**Source document:**
◇ ◇ ◇ ◇ ◇ ◇ ◇

Research is a complex process that requires the development of specific skills.

These can be acquired by following a method which is outlined in the image on the side (click to enlarge it) and which we will develop in more detail below.

Getting organized

If your research work requires managing a large bibliography, use a bibliographic reference manager like Zotero. It is a free program that allows you to collect and manage information relating to the documents you will find during your searches. You will be able to insert comments and notes on the saved bibliographic references, create citations in the preferred style, create bibliographies and insert them automatically in your thesis.

It may also be useful for you to write down the used keywords, the queried databases the results you have found and  anything else useful for your research in a research log. Keeping track of your searches will help you improve them and avoid repetition. You can create a "research log" in any format you like. Below is a sample model that you can replicate, for example, with Excel:

DATE DATABASE USED KEYWORDS RESULTS NOTES
03/07/2020 Business Source Ultimate "alternative energy sources" 12 Not much relevant
03/07/2020 Jstor energy AND (solar OR wind) 34 "solar energy" is a subject
20/07/2020 MathSciNet   75246 Need to narrow more, good start
Choose your topic

To choose the topic for your thesis first of all you must be able to precisely define the scope of the investigation, answering the following questions:

  • What am I looking for? (e.g. food waste)
  • What do I already know and how can I define it?
  • From how many points of view can I consider the subject? (e.g. geographical areas, age groups, social groups, types of food, projects to reduce it, national and EU legislation, inherent statistical data, major events, etc.)

◇ ◇ ◇ ◇ ◇ ◇ ◇

**Source data:**
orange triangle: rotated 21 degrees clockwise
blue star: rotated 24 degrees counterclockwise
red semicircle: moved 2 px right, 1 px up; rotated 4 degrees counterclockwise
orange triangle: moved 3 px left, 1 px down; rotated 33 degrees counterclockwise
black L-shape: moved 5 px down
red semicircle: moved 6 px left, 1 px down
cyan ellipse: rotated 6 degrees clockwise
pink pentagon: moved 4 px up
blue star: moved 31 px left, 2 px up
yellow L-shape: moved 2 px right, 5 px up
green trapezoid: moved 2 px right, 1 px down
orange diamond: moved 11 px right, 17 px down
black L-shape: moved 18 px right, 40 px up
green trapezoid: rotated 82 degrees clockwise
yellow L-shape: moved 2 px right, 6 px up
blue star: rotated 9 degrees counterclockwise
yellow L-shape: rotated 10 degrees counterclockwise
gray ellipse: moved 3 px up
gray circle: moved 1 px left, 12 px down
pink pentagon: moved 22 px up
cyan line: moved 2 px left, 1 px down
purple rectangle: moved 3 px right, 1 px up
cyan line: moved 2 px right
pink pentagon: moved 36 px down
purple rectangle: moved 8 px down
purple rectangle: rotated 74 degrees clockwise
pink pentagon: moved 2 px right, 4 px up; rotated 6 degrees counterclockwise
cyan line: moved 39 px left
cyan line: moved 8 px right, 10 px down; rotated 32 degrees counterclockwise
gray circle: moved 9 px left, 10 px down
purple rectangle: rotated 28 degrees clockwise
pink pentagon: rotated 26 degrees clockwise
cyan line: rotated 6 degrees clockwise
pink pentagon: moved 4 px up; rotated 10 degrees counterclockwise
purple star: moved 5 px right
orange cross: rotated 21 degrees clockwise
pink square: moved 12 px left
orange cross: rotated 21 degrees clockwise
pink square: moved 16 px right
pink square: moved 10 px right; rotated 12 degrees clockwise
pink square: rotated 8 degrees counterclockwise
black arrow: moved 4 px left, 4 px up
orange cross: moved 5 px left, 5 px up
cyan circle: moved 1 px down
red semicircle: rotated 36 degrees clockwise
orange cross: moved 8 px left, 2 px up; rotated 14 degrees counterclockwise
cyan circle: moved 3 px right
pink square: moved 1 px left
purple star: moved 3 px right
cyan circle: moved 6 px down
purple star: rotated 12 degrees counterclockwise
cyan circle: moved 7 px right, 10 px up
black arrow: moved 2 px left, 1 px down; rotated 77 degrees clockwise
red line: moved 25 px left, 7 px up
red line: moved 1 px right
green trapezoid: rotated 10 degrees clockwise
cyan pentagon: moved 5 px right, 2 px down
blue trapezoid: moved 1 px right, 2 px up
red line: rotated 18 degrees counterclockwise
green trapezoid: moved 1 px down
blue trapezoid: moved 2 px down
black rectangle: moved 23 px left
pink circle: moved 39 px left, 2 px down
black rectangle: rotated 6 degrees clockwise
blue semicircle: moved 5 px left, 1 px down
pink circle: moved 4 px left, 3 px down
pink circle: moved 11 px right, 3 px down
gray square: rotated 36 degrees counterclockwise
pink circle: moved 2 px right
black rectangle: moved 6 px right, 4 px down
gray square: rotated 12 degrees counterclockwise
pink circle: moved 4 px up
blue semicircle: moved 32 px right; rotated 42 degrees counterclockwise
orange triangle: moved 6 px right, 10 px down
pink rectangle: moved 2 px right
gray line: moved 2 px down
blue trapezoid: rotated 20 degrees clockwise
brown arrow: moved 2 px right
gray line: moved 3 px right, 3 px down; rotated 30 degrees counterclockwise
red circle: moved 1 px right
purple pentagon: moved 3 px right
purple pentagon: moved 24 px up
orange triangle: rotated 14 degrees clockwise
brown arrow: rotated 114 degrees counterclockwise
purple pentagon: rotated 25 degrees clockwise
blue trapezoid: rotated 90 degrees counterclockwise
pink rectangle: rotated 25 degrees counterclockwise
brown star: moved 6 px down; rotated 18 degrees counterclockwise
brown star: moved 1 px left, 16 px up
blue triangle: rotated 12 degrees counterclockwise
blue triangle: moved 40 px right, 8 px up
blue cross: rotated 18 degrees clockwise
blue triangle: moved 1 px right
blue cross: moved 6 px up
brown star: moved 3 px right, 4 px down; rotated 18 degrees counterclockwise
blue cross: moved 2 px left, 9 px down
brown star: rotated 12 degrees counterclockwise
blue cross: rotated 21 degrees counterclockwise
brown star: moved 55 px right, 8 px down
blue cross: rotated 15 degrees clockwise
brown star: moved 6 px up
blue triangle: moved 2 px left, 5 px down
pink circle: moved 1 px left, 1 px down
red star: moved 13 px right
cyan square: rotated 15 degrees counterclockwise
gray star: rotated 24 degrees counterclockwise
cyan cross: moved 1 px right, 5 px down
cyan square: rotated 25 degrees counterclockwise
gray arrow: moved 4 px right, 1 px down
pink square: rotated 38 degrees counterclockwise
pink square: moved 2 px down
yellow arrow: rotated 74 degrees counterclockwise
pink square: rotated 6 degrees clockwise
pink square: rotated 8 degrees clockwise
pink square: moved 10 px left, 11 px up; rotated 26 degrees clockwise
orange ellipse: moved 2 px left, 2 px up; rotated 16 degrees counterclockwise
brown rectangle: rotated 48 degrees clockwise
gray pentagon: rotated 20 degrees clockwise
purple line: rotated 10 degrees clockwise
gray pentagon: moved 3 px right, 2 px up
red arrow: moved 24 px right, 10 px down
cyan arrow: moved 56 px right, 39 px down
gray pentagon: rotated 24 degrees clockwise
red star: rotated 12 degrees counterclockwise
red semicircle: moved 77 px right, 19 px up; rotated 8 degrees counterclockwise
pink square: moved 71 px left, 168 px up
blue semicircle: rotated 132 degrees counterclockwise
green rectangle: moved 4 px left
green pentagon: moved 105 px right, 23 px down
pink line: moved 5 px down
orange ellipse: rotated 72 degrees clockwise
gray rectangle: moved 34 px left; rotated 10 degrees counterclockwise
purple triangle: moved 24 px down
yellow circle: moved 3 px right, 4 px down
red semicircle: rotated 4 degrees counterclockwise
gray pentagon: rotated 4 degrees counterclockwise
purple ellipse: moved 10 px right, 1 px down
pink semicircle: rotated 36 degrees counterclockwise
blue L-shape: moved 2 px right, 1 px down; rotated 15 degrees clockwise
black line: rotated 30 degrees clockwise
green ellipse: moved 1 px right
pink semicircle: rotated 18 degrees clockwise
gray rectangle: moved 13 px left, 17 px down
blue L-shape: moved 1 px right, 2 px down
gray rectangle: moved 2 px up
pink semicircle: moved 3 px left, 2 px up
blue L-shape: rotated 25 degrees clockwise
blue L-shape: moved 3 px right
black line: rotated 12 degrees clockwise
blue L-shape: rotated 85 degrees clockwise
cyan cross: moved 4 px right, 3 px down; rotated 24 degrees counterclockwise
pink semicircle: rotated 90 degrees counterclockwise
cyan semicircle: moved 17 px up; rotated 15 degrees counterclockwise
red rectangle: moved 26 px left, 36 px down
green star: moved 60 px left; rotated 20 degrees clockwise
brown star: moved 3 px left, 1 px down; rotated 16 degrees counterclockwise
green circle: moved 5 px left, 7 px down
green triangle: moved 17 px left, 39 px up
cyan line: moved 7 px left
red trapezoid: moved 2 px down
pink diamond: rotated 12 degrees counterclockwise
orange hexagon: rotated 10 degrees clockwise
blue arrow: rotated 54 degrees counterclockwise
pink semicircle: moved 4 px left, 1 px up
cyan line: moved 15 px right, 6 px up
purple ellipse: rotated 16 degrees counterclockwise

◇ ◇ ◇ ◇ ◇ ◇ ◇

**Parts of the exercise:**
#1 Name every column heading in the sample research log from the research guide.
#2 Copy out the part of the listing that opens with its first line and closes with the line containing "gray ellipse: moved 3 px up", keeping each line unchanged.

**Results of the tasks:**
#1 DATE, DATABASE USED, KEYWORDS, RESULTS, NOTES

#2
orange triangle: rotated 21 degrees clockwise
blue star: rotated 24 degrees counterclockwise
red semicircle: moved 2 px right, 1 px up; rotated 4 degrees counterclockwise
orange triangle: moved 3 px left, 1 px down; rotated 33 degrees counterclockwise
black L-shape: moved 5 px down
red semicircle: moved 6 px left, 1 px down
cyan ellipse: rotated 6 degrees clockwise
pink pentagon: moved 4 px up
blue star: moved 31 px left, 2 px up
yellow L-shape: moved 2 px right, 5 px up
green trapezoid: moved 2 px right, 1 px down
orange diamond: moved 11 px right, 17 px down
black L-shape: moved 18 px right, 40 px up
green trapezoid: rotated 82 degrees clockwise
yellow L-shape: moved 2 px right, 6 px up
blue star: rotated 9 degrees counterclockwise
yellow L-shape: rotated 10 degrees counterclockwise
gray ellipse: moved 3 px up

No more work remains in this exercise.